WHAT TO DO → With the pictures left out, please write out exactly each line from the one containing "高橋 秀行（ＪＦＥスチール" through the end of the material.

EXERCISE MATERIALS →
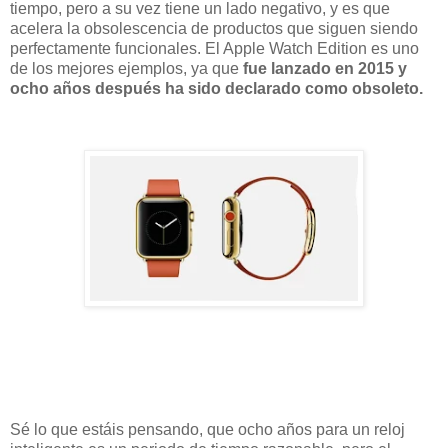
tiempo, pero a su vez tiene un lado negativo, y es que
acelera la obsolescencia de productos que siguen siendo
perfectamente funcionales. El Apple Watch Edition es uno
de los mejores ejemplos, ya que
fue lanzado en 2015 y
ocho años después ha sido declarado como obsoleto.
Sé lo que estáis pensando, que ocho años para un reloj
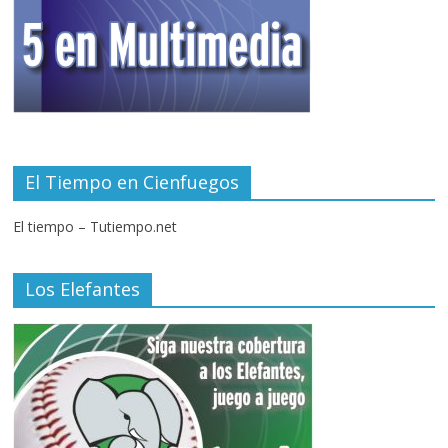
El Tiempo en Cienfuegos
El tiempo – Tutiempo.net
Los Elefantes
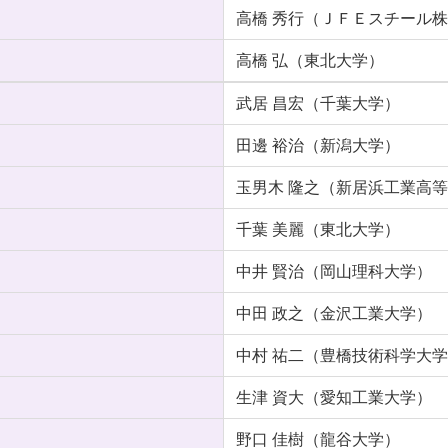
高橋 秀行（ＪＦＥスチール
高橋 弘（東北大学）
武居 昌宏（千葉大学）
田邊 裕治（新潟大学）
玉男木 隆之（新居浜工業高
千葉 美麗（東北大学）
中井 賢治（岡山理科大学）
中田 政之（金沢工業大学）
中村 祐二（豊橋技術科学大
生津 資大（愛知工業大学）
野口 佳樹（龍谷大学）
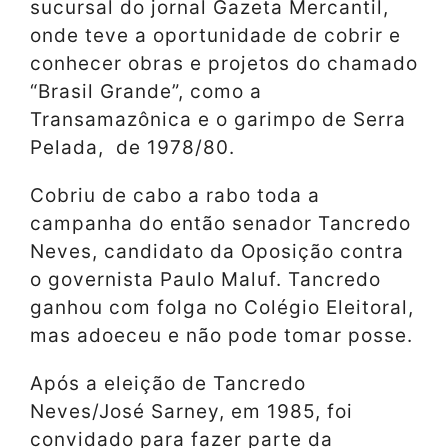
sucursal do jornal Gazeta Mercantil,
onde teve a oportunidade de cobrir e
conhecer obras e projetos do chamado
“Brasil Grande”, como a
Transamazônica e o garimpo de Serra
Pelada, de 1978/80.
Cobriu de cabo a rabo toda a
campanha do então senador Tancredo
Neves, candidato da Oposição contra
o governista Paulo Maluf. Tancredo
ganhou com folga no Colégio Eleitoral,
mas adoeceu e não pode tomar posse.
Após a eleição de Tancredo
Neves/José Sarney, em 1985, foi
convidado para fazer parte da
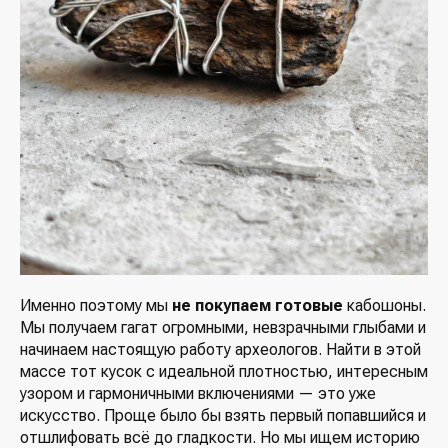
Именно поэтому мы
не покупаем готовые
кабошоны.
Мы получаем гагат огромными, невзрачными глыбами и
начинаем настоящую работу археологов. Найти в этой
массе тот кусок с идеальной плотностью, интересным
узором и гармоничными включениями — это уже
искусство. Проще было бы взять первый попавшийся и
отшлифовать всё до гладкости. Но мы ищем историю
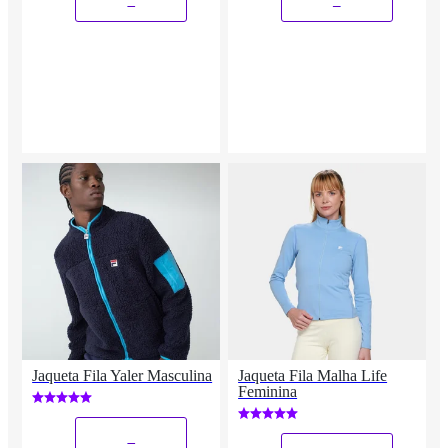
_
_
Jaqueta Fila Yaler Masculina
Jaqueta Fila Malha Life
Feminina
_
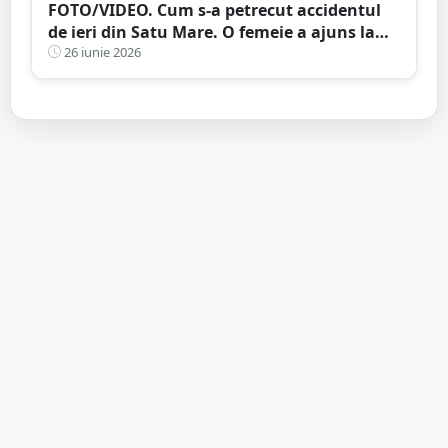
FOTO/VIDEO. Cum s-a petrecut accidentul
de ieri din Satu Mare. O femeie a ajuns la
spital
26 iunie 2026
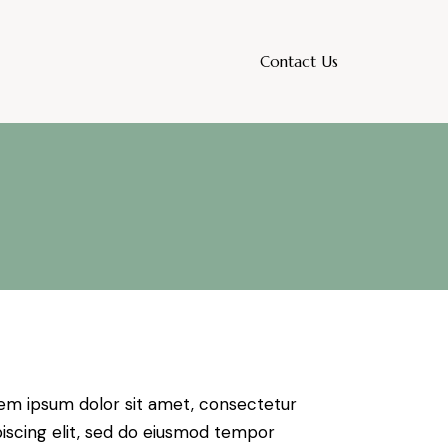
Contact Us
em ipsum dolor sit amet, consectetur
piscing elit, sed do eiusmod tempor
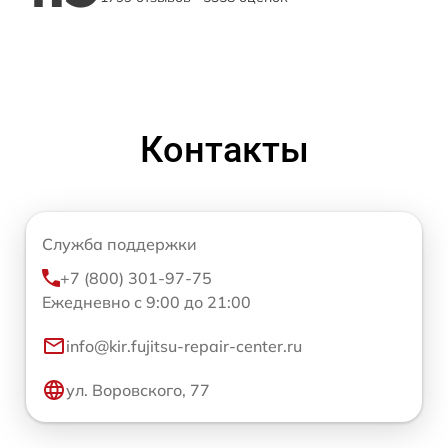
Контакты
Служба поддержки
+7 (800) 301-97-75
Ежедневно с 9:00 до 21:00
info@kir.fujitsu-repair-center.ru
ул. Воровского, 77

OUTPUT OF THE EXERCISE →
高橋 秀行（ＪＦＥスチール
高橋 弘（東北大学）
武居 昌宏（千葉大学）
田邊 裕治（新潟大学）
玉男木 隆之（新居浜工業高
千葉 美麗（東北大学）
中井 賢治（岡山理科大学）
中田 政之（金沢工業大学）
中村 祐二（豊橋技術科学大
生津 資大（愛知工業大学）
野口 佳樹（龍谷大学）
sucursal do jornal Gazeta Mercantil,
onde teve a oportunidade de cobrir e
conhecer obras e projetos do chamado
“Brasil Grande”, como a
Transamazônica e o garimpo de Serra
Pelada, de 1978/80.
Cobriu de cabo a rabo toda a
campanha do então senador Tancredo
Neves, candidato da Oposição contra
o governista Paulo Maluf. Tancredo
ganhou com folga no Colégio Eleitoral,
mas adoeceu e não pode tomar posse.
Após a eleição de Tancredo
Neves/José Sarney, em 1985, foi
convidado para fazer parte da
Именно поэтому мы
не покупаем готовые
кабошоны.
Мы получаем гагат огромными, невзрачными глыбами и
начинаем настоящую работу археологов. Найти в этой
массе тот кусок с идеальной плотностью, интересным
узором и гармоничными включениями — это уже
искусство. Проще было бы взять первый попавшийся и
отшлифовать всё до гладкости. Но мы ищем историю
_
_
Jaqueta Fila Yaler Masculina
Jaqueta Fila Malha Life
Feminina
_
FOTO/VIDEO. Cum s-a petrecut accidentul
de ieri din Satu Mare. O femeie a ajuns la
spital
26 iunie 2026
Contact Us
em ipsum dolor sit amet, consectetur
piscing elit, sed do eiusmod tempor
Контакты
Служба поддержки
+7 (800) 301-97-75
Ежедневно с 9:00 до 21:00
info@kir.fujitsu-repair-center.ru
ул. Воровского, 77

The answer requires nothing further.